***** Excerpted data *****

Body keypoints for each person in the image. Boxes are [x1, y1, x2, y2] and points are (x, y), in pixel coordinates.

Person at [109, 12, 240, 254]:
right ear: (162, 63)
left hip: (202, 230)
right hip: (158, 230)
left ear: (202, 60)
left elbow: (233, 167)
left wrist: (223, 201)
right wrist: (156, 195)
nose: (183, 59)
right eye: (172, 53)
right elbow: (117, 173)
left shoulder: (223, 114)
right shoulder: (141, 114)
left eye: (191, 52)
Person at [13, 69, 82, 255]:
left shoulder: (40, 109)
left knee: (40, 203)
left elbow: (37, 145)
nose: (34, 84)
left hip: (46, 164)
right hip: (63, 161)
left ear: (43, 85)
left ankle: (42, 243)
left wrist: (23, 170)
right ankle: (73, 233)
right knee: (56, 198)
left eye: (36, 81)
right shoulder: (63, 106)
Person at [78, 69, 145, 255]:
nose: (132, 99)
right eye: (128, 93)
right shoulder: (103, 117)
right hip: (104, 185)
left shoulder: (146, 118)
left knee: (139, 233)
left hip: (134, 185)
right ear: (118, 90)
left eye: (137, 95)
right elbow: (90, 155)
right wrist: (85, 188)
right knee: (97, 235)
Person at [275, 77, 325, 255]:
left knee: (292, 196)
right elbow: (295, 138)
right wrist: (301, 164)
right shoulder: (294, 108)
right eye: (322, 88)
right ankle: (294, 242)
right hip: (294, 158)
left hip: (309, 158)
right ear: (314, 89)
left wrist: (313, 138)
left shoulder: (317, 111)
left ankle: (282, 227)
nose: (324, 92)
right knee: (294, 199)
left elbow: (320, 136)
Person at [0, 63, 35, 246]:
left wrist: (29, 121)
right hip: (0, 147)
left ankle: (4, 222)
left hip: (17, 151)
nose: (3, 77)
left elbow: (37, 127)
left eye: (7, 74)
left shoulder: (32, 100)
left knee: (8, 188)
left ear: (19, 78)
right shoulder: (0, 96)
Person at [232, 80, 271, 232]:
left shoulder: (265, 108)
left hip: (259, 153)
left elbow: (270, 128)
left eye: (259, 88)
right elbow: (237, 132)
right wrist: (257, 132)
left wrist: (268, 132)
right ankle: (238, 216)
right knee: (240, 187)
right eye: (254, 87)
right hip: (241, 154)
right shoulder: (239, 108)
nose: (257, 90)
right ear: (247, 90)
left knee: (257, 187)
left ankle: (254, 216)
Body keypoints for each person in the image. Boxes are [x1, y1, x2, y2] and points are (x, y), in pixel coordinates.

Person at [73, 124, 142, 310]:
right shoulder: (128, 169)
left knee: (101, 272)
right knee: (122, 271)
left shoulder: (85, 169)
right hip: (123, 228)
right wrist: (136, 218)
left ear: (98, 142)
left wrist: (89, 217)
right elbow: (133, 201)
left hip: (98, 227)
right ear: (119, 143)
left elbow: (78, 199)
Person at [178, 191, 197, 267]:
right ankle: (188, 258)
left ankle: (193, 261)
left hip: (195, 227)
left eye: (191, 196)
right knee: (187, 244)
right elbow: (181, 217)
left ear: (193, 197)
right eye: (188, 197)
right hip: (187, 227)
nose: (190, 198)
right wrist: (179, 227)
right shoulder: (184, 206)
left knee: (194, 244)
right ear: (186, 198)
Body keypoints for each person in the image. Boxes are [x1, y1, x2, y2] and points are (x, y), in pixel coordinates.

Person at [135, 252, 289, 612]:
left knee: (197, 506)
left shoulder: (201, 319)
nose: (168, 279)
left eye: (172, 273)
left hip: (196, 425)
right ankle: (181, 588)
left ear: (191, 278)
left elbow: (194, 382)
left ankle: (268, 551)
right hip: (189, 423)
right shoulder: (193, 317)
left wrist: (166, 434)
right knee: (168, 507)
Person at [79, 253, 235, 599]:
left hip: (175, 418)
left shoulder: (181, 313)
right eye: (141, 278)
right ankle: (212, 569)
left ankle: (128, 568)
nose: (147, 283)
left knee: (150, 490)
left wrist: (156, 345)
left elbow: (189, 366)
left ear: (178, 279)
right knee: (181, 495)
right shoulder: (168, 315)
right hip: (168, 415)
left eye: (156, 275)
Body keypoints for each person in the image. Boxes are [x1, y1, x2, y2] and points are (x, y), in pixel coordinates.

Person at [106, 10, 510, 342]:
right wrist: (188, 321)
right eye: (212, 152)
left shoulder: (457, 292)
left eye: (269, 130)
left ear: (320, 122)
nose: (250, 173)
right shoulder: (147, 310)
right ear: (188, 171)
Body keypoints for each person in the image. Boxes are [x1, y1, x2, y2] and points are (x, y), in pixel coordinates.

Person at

*****
***** Excerpted data *****

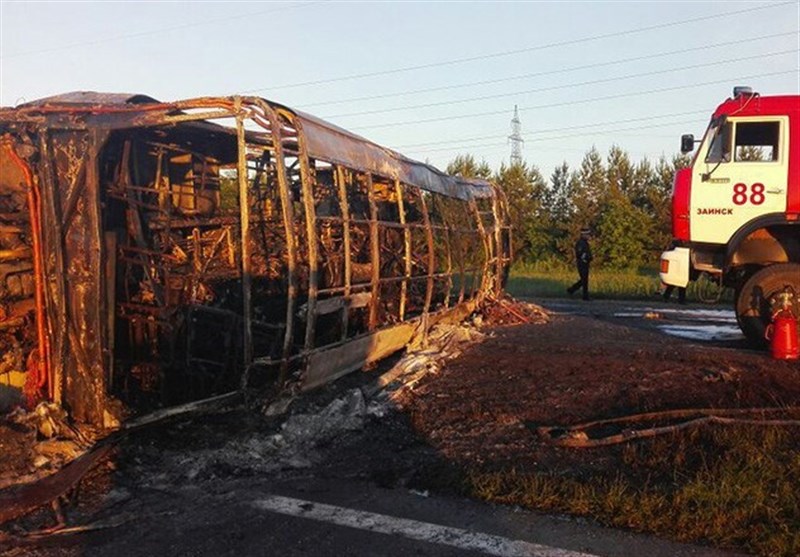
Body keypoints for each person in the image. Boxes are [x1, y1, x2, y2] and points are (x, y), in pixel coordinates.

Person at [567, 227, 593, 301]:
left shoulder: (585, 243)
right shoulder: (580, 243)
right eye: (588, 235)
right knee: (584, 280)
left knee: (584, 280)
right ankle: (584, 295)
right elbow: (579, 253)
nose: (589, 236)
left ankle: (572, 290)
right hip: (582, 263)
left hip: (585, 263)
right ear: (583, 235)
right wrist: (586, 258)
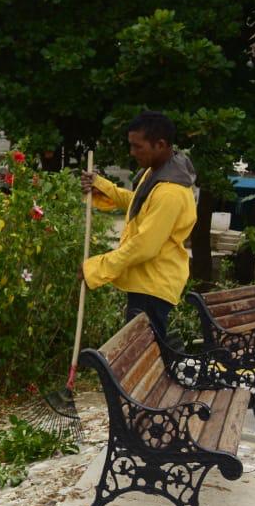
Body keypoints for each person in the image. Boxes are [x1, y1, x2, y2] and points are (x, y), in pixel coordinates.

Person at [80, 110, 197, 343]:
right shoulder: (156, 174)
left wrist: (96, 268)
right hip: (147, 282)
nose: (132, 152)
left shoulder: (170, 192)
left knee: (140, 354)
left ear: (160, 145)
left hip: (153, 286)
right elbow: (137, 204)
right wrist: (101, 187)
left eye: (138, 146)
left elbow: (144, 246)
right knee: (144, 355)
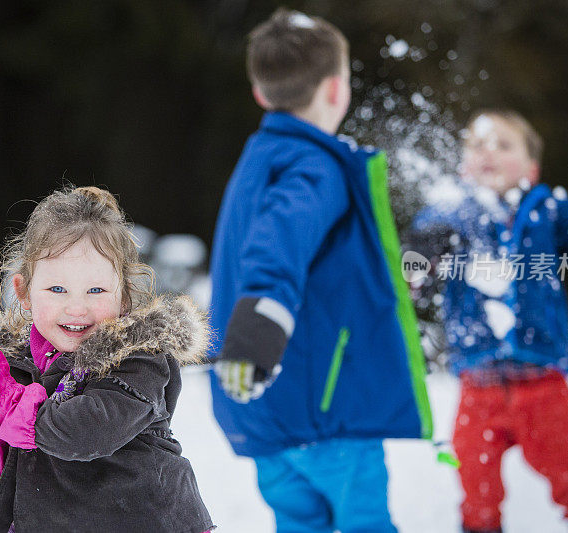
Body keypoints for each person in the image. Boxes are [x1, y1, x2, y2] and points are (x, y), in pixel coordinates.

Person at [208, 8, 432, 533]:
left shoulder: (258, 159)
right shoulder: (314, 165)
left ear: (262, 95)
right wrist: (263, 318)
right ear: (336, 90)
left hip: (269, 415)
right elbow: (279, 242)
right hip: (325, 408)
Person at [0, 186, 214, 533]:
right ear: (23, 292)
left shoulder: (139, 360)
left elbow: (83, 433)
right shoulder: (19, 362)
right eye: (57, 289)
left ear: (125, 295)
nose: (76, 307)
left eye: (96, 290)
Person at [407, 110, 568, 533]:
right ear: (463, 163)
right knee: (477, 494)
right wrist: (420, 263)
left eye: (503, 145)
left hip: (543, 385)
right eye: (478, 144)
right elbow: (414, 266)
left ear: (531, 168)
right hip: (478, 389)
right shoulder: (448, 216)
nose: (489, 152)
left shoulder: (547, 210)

*****

Extract the lines of the preceding material that run from the line with "right shoulder: (294, 108)" through the line with "left shoulder: (201, 319)", inclusive, reproducing them exactly and adding nothing.

▶ Response for this exercise:
right shoulder: (294, 108)
right eye: (322, 88)
right ankle: (294, 242)
right hip: (294, 158)
left hip: (309, 158)
right ear: (314, 89)
left wrist: (313, 138)
left shoulder: (317, 111)
left ankle: (282, 227)
nose: (324, 92)
right knee: (294, 199)
left elbow: (320, 136)
Person at [0, 63, 35, 246]:
left wrist: (29, 121)
right hip: (0, 147)
left ankle: (4, 222)
left hip: (17, 151)
nose: (3, 77)
left elbow: (37, 127)
left eye: (7, 74)
left shoulder: (32, 100)
left knee: (8, 188)
left ear: (19, 78)
right shoulder: (0, 96)
Person at [232, 80, 271, 232]:
left shoulder: (265, 108)
left hip: (259, 153)
left elbow: (270, 128)
left eye: (259, 88)
right elbow: (237, 132)
right wrist: (257, 132)
left wrist: (268, 132)
right ankle: (238, 216)
right knee: (240, 187)
right eye: (254, 87)
right hip: (241, 154)
right shoulder: (239, 108)
nose: (257, 90)
right ear: (247, 90)
left knee: (257, 187)
left ankle: (254, 216)
Body keypoints for each person in the image. Boxes are [x1, y1, x2, y2] and points are (x, y), in pixel coordinates.

Person at [73, 124, 142, 310]:
right shoulder: (128, 169)
left knee: (101, 272)
right knee: (122, 271)
left shoulder: (85, 169)
right hip: (123, 228)
right wrist: (136, 218)
left ear: (98, 142)
left wrist: (89, 217)
right elbow: (133, 201)
left hip: (98, 227)
right ear: (119, 143)
left elbow: (78, 199)
Person at [178, 191, 197, 267]:
right ankle: (188, 258)
left ankle: (193, 261)
left hip: (195, 227)
left eye: (191, 196)
right knee: (187, 244)
right elbow: (181, 217)
left ear: (193, 197)
right eye: (188, 197)
right hip: (187, 227)
nose: (190, 198)
right wrist: (179, 227)
right shoulder: (184, 206)
left knee: (194, 244)
right ear: (186, 198)
Body keypoints for each person in the image. Boxes are [x1, y1, x2, y2] and points are (x, y), in pixel coordinates.

Person at [135, 252, 289, 612]:
left knee: (197, 506)
left shoulder: (201, 319)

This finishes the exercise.